**Work instructions:** Starting with the line containing "30: (565, 90, 1.10)" and going on through the line containing "58: (682, 132, 1.13)", return the lines of the data below exactly, and only those.

--- START ---

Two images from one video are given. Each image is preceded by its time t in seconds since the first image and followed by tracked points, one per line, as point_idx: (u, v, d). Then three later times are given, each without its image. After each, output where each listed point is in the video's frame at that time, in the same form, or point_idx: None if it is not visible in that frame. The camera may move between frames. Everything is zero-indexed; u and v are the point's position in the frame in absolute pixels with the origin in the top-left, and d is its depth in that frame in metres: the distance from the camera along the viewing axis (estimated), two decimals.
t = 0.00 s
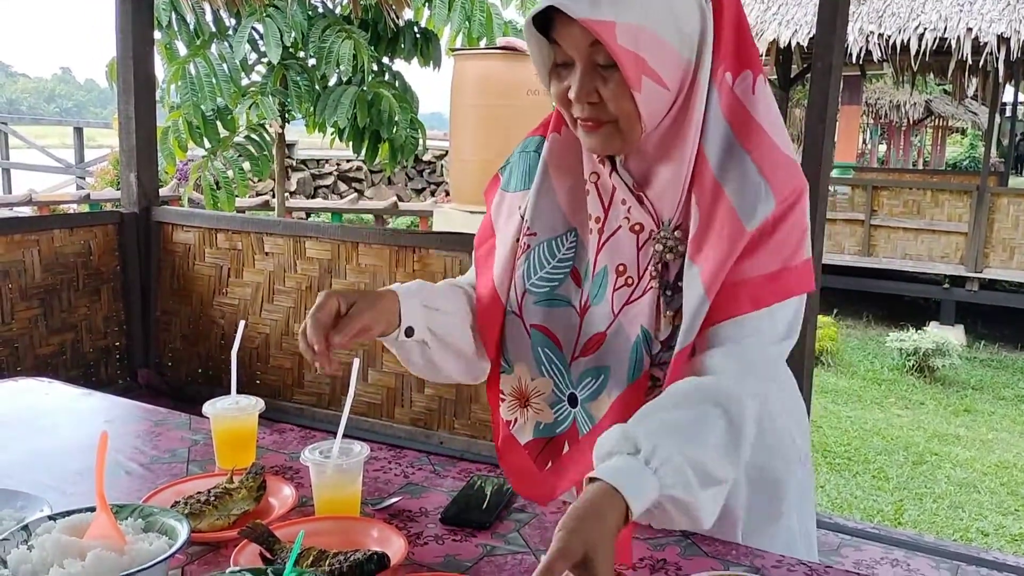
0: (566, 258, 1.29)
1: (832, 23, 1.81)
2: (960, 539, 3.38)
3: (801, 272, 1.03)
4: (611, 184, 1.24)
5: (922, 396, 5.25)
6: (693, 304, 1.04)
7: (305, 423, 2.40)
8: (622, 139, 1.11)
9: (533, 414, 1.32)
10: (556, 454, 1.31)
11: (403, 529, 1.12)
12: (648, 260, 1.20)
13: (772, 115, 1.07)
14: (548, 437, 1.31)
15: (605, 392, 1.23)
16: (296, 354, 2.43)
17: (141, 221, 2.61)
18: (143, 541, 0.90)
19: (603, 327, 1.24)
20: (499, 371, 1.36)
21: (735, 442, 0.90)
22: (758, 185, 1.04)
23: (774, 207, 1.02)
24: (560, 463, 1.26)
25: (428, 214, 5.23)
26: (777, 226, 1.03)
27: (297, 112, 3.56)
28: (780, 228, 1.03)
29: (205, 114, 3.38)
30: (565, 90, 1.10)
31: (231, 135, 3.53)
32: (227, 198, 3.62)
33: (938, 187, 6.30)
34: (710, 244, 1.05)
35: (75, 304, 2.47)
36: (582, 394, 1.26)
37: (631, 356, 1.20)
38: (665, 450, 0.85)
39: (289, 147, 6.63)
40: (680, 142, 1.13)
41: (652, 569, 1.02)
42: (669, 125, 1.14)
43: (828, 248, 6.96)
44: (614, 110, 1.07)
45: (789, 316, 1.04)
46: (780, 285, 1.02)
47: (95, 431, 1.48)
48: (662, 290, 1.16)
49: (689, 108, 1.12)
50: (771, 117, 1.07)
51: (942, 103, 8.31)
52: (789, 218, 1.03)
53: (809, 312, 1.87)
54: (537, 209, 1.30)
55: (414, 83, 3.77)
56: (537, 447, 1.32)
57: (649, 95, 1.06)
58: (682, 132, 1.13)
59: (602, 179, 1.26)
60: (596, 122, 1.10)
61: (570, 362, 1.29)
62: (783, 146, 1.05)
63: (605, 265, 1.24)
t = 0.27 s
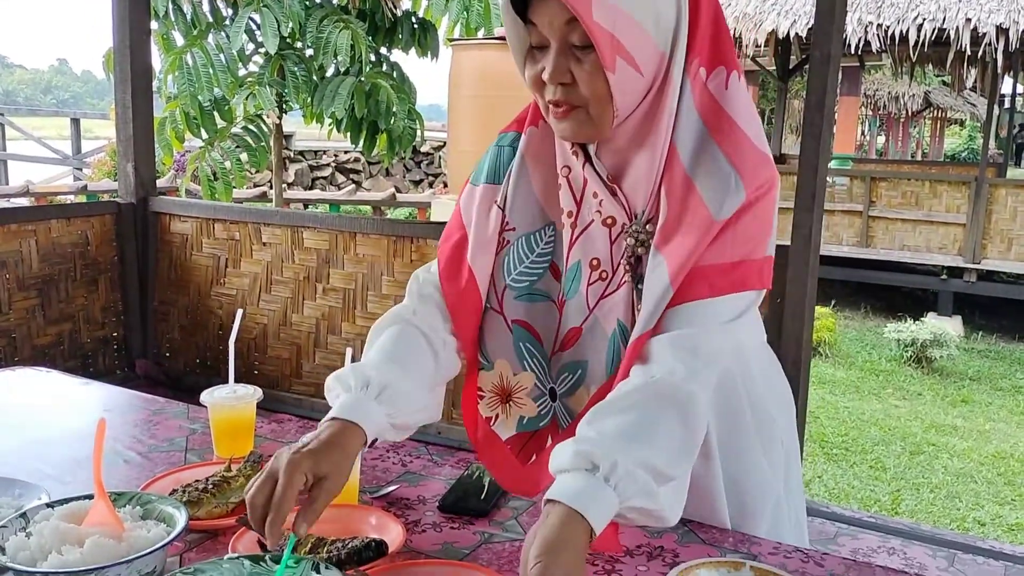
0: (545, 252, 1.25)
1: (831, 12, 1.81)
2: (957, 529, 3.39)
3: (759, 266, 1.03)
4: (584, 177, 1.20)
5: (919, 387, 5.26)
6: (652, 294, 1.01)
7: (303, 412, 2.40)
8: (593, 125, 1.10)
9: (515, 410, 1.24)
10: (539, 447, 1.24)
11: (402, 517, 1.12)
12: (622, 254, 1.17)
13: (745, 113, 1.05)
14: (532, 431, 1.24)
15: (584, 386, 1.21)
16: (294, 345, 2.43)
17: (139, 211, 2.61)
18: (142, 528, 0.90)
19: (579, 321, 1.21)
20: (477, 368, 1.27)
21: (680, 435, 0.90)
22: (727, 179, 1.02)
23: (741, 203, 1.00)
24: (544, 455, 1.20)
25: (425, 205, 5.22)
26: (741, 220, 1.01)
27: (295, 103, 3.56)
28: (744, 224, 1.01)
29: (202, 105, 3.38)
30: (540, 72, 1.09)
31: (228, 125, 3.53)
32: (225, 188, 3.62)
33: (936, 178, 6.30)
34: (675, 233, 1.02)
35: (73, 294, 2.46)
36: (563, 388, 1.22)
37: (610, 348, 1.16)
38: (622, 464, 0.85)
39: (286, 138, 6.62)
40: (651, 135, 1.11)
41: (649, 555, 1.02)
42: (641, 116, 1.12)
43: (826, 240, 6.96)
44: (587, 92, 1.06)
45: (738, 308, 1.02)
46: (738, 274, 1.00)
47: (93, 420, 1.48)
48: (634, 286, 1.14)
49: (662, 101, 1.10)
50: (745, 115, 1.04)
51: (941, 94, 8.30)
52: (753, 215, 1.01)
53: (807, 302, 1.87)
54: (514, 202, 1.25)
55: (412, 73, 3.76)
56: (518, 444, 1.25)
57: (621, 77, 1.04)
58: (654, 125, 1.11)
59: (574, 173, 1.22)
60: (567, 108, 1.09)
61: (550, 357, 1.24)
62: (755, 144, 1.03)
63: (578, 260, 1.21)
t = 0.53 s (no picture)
0: (536, 250, 1.24)
1: (831, 9, 1.81)
2: (955, 526, 3.40)
3: (744, 266, 1.02)
4: (572, 175, 1.21)
5: (917, 384, 5.27)
6: (640, 293, 1.01)
7: (302, 408, 2.40)
8: (574, 120, 1.10)
9: (501, 409, 1.22)
10: (526, 447, 1.22)
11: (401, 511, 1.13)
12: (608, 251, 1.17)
13: (736, 111, 1.04)
14: (519, 431, 1.22)
15: (571, 384, 1.20)
16: (293, 340, 2.43)
17: (138, 206, 2.61)
18: (142, 521, 0.91)
19: (564, 319, 1.21)
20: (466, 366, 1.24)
21: (661, 443, 0.87)
22: (713, 177, 1.01)
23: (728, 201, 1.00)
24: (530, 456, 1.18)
25: (425, 201, 5.22)
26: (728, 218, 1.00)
27: (294, 98, 3.56)
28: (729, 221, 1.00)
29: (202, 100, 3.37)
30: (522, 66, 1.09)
31: (228, 120, 3.52)
32: (224, 183, 3.62)
33: (936, 175, 6.31)
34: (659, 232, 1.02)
35: (73, 288, 2.47)
36: (550, 386, 1.22)
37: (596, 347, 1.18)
38: (595, 471, 0.83)
39: (286, 134, 6.62)
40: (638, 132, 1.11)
41: (648, 550, 1.02)
42: (628, 112, 1.11)
43: (825, 237, 6.96)
44: (567, 86, 1.06)
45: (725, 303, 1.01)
46: (725, 273, 1.00)
47: (94, 414, 1.48)
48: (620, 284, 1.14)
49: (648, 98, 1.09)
50: (734, 113, 1.04)
51: (941, 92, 8.31)
52: (739, 213, 1.01)
53: (807, 299, 1.87)
54: (507, 197, 1.24)
55: (412, 69, 3.76)
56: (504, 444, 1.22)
57: (599, 69, 1.04)
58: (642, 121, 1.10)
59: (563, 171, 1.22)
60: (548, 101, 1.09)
61: (539, 355, 1.24)
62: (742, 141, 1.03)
63: (564, 257, 1.21)
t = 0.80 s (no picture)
0: (536, 248, 1.24)
1: (836, 9, 1.80)
2: (957, 528, 3.39)
3: (732, 264, 1.00)
4: (570, 173, 1.20)
5: (920, 386, 5.26)
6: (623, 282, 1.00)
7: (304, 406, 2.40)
8: (576, 116, 1.09)
9: (498, 406, 1.22)
10: (519, 446, 1.22)
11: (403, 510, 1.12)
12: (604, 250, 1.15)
13: (736, 113, 1.03)
14: (513, 429, 1.21)
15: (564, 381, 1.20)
16: (295, 339, 2.42)
17: (141, 203, 2.61)
18: (144, 518, 0.91)
19: (559, 317, 1.20)
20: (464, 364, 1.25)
21: (628, 438, 0.84)
22: (709, 179, 1.00)
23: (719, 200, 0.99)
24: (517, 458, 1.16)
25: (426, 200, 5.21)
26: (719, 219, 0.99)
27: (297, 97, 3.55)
28: (720, 220, 0.99)
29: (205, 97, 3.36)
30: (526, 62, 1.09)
31: (231, 119, 3.52)
32: (227, 181, 3.61)
33: (939, 176, 6.30)
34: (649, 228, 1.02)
35: (75, 286, 2.47)
36: (545, 383, 1.22)
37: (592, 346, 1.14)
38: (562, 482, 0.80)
39: (288, 132, 6.61)
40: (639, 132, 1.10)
41: (651, 550, 1.02)
42: (630, 111, 1.11)
43: (828, 238, 6.95)
44: (570, 82, 1.06)
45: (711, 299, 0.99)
46: (701, 268, 0.98)
47: (96, 411, 1.48)
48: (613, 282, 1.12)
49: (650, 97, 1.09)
50: (732, 115, 1.03)
51: (945, 93, 8.29)
52: (731, 214, 0.99)
53: (811, 299, 1.87)
54: (508, 195, 1.25)
55: (414, 68, 3.76)
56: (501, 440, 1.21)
57: (604, 68, 1.03)
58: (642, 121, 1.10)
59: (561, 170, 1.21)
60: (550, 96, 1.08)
61: (537, 353, 1.23)
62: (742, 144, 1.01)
63: (560, 255, 1.20)
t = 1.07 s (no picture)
0: (531, 248, 1.25)
1: (839, 10, 1.80)
2: (958, 529, 3.39)
3: (733, 260, 1.00)
4: (569, 170, 1.20)
5: (921, 387, 5.26)
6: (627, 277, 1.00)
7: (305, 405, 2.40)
8: (577, 109, 1.09)
9: (484, 406, 1.22)
10: (504, 448, 1.21)
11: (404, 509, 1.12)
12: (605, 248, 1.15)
13: (734, 109, 1.04)
14: (498, 430, 1.21)
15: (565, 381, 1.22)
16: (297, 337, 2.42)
17: (143, 201, 2.61)
18: (147, 515, 0.91)
19: (561, 316, 1.21)
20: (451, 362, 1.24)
21: (638, 430, 0.84)
22: (710, 172, 1.00)
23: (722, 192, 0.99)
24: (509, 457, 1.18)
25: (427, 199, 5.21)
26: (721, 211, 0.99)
27: (299, 95, 3.56)
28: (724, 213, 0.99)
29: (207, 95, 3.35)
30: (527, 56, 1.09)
31: (233, 117, 3.52)
32: (229, 179, 3.61)
33: (942, 178, 6.30)
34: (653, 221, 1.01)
35: (77, 283, 2.47)
36: (539, 384, 1.23)
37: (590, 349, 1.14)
38: (575, 467, 0.80)
39: (290, 130, 6.61)
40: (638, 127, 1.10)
41: (652, 549, 1.02)
42: (630, 106, 1.11)
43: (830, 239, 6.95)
44: (573, 74, 1.06)
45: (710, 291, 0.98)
46: (709, 263, 0.98)
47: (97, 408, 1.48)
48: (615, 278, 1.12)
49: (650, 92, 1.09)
50: (732, 111, 1.04)
51: (948, 95, 8.28)
52: (734, 207, 0.99)
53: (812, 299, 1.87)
54: (506, 192, 1.25)
55: (417, 66, 3.75)
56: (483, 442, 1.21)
57: (609, 61, 1.04)
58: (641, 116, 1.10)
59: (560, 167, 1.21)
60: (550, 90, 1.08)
61: (528, 353, 1.23)
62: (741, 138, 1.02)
63: (562, 253, 1.20)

--- END ---

**Exercise response:**
30: (565, 90, 1.10)
31: (231, 135, 3.53)
32: (227, 198, 3.62)
33: (938, 187, 6.30)
34: (710, 244, 1.05)
35: (75, 304, 2.47)
36: (582, 394, 1.26)
37: (631, 356, 1.20)
38: (665, 450, 0.85)
39: (289, 147, 6.63)
40: (680, 142, 1.13)
41: (652, 569, 1.02)
42: (669, 125, 1.14)
43: (828, 248, 6.96)
44: (614, 110, 1.07)
45: (789, 316, 1.04)
46: (780, 285, 1.02)
47: (95, 431, 1.48)
48: (662, 290, 1.16)
49: (689, 108, 1.12)
50: (771, 117, 1.07)
51: (942, 103, 8.31)
52: (789, 218, 1.03)
53: (809, 312, 1.87)
54: (537, 209, 1.30)
55: (414, 83, 3.77)
56: (537, 447, 1.32)
57: (649, 95, 1.06)
58: (682, 132, 1.13)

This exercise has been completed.